▸ **Exercises to complete**:
[1] In the Quantum Shorts winners announcement, what share of the public poll vote did "The Knight of Infinity" receive?
[2] Reproduce the records word for word, everything from their very start down to and including the line containing "[1453, 1232, 1460, 1251] StreetNumber: 6".

Winning Entries

And the prizes go to…

The results are in! Our judges have picked the best of the best entries to the Quantum Shorts competition, and we've got prizes for six fantastic stories.

First, our open international category. The shortlist was a "very impressive selection of stories" said Mark Alpert, author of three novels and a contributing editor at Scientific American. We asked our illustrious judges to rank their favourites from the ten we'd shortlisted, and every single one made someone's top three. That said, there was huge diversity of opinion: some of the judges didn't have any of the eventual winners in their top three. Nonetheless, a few stood out, and the combined choices of all the judges gave us a clear winner and runner up.

Open International winners

First prize goes to "The Knight of Infinity" by Brian Crawford – in which a wealthy, grieving widower plans a grand experiment. It is an energetic and ultimately touching tale that buzzes with ideas about the multiverse and the disparate realities this interpretation of quantum theory creates.

"I like the way this one looked at daredevils, uncertainty and parallel universes," said judge Tania Hershman, curator of and author of two collections of short stories. Jason Erik Lundberg, author of several books of the fantastic and founding editor of LONTAR: The Journal of Southeast Asian Speculative Fiction, picked this story as a favourite too. It "presents a very empathetic portrait of its protagonist" he says, "his insistence on creating the conditions for a perfect thought experiment feels authentic and well-realized".

Pawel Frelik, President of the Science Fiction Research Association in 2013-14, compared the tale to classic sf writing. "The measured, factual, and yet evocative narration strongly reminds me of Ray Bradbury and his Mars stories," he says. "The changes of perspective towards the end are handled very skilfully, too, and do not break the tension for even half a sentence."

The wisdom of the crowds aligned with the judges on this pick. Hundreds of votes were cast in our public poll on the shortlist, for which we asked readers to pick their single most favourite story. With 46% of the vote, "The Knight of Infinity" claims the People's Choice award too.

As part of the prize, this story has been posted on the @Scientific American blog.

The judges selected the story "Dice", by Betony Adams, as runner-up. The story is a play on Einstein's famous notion about a deity playing dice with the universe, and it drew praise from the judges for its beautiful writing. Jason Erik Lundberg called it "wonderfully written, with vivid descriptions", while Patrick Nielsen Hayden, manager of the SF and fantasy line at Tor Books, said "I liked the way it shifts levels and fakes the reader out".

▸ **Data records**:
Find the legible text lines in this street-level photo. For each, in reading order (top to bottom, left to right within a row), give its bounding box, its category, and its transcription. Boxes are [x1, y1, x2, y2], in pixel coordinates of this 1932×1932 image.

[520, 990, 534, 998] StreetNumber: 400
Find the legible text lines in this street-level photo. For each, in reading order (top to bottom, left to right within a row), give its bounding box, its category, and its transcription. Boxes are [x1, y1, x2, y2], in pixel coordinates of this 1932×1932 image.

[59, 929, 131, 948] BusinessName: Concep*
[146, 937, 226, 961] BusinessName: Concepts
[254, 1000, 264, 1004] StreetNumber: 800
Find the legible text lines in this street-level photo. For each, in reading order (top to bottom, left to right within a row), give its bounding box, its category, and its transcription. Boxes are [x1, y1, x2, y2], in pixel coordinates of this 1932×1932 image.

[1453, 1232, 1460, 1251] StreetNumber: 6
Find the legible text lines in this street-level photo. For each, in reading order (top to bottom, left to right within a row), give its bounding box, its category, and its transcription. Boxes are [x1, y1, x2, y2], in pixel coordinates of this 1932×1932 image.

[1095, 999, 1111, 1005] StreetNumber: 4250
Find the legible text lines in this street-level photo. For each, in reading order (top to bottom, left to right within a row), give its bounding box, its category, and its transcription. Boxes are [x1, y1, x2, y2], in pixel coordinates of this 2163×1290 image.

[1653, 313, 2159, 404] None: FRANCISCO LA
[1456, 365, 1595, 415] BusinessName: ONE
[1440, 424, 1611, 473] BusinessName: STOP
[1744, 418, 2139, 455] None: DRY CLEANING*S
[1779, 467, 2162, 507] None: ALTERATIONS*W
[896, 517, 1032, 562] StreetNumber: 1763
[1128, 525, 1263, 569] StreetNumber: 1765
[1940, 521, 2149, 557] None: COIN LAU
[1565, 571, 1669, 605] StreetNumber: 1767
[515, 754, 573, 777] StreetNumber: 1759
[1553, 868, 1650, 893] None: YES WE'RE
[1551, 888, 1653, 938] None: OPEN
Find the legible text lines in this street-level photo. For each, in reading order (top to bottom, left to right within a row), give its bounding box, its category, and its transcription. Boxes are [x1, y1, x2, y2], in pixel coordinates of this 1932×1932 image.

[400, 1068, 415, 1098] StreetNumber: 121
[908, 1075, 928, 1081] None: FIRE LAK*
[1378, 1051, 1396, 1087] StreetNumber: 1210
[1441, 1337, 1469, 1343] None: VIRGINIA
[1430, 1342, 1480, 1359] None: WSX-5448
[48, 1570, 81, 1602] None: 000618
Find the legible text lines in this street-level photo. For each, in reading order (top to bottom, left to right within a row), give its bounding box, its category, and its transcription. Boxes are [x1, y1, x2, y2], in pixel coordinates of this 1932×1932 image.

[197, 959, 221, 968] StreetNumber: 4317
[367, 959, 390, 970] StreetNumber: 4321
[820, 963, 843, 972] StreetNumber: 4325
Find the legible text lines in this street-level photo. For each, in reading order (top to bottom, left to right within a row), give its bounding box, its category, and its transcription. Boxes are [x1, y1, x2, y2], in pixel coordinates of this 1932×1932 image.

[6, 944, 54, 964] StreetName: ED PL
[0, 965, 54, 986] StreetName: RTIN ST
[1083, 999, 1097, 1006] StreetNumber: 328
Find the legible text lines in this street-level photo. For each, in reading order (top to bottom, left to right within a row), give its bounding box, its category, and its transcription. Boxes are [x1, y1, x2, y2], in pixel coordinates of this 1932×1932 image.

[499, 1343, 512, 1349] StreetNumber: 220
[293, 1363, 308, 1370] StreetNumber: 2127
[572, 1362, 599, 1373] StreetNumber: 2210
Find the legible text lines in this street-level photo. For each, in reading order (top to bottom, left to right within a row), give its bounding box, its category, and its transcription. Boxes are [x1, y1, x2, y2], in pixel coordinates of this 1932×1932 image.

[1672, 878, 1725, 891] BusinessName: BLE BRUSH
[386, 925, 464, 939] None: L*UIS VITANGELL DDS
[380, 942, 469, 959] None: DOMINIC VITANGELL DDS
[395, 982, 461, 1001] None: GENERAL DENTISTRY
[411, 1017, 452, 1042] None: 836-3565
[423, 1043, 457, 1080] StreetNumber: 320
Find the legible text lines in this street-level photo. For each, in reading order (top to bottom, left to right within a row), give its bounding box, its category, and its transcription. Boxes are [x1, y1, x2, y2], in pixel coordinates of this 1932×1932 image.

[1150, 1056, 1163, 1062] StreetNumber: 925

▸ **Solution set**:
[1] It received 46% of the vote.

[2]
Find the legible text lines in this street-level photo. For each, in reading order (top to bottom, left to right within a row), give its bounding box, its category, and its transcription. Boxes are [x1, y1, x2, y2], in pixel coordinates of this 1932×1932 image.

[520, 990, 534, 998] StreetNumber: 400
Find the legible text lines in this street-level photo. For each, in reading order (top to bottom, left to right within a row), give its bounding box, its category, and its transcription. Boxes are [x1, y1, x2, y2], in pixel coordinates of this 1932×1932 image.

[59, 929, 131, 948] BusinessName: Concep*
[146, 937, 226, 961] BusinessName: Concepts
[254, 1000, 264, 1004] StreetNumber: 800
Find the legible text lines in this street-level photo. For each, in reading order (top to bottom, left to right within a row), give its bounding box, its category, and its transcription. Boxes are [x1, y1, x2, y2], in pixel coordinates of this 1932×1932 image.

[1453, 1232, 1460, 1251] StreetNumber: 6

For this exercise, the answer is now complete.